§ EXERCISE
In the data, find each line where the word "kalkulačku" appears and list that line.
━━━ AVAILABLE DATA
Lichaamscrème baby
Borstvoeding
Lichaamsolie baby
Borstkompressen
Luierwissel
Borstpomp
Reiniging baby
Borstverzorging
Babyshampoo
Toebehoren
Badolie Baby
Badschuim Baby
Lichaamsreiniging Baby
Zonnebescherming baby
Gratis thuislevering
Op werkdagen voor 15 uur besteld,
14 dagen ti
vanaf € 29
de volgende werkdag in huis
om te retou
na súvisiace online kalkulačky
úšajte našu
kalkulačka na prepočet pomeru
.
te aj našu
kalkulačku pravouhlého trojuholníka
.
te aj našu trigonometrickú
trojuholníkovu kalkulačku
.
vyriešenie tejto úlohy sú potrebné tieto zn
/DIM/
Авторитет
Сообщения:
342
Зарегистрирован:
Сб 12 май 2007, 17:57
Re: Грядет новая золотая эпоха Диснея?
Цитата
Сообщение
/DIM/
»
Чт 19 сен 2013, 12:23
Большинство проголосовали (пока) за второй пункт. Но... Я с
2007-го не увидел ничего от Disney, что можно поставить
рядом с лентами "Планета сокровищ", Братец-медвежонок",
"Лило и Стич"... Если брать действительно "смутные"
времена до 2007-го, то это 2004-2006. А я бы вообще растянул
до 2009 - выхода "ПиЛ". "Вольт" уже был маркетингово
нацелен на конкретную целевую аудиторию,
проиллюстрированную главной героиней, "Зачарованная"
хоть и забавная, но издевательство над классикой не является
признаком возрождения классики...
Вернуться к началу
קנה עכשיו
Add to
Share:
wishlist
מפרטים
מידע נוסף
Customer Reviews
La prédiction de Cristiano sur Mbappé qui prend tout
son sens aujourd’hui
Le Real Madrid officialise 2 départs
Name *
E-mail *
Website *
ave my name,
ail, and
━━━━━━
§ PROBLEM SOLUTION
kalkulačku pravouhlého trojuholníka
trojuholníkovu kalkulačku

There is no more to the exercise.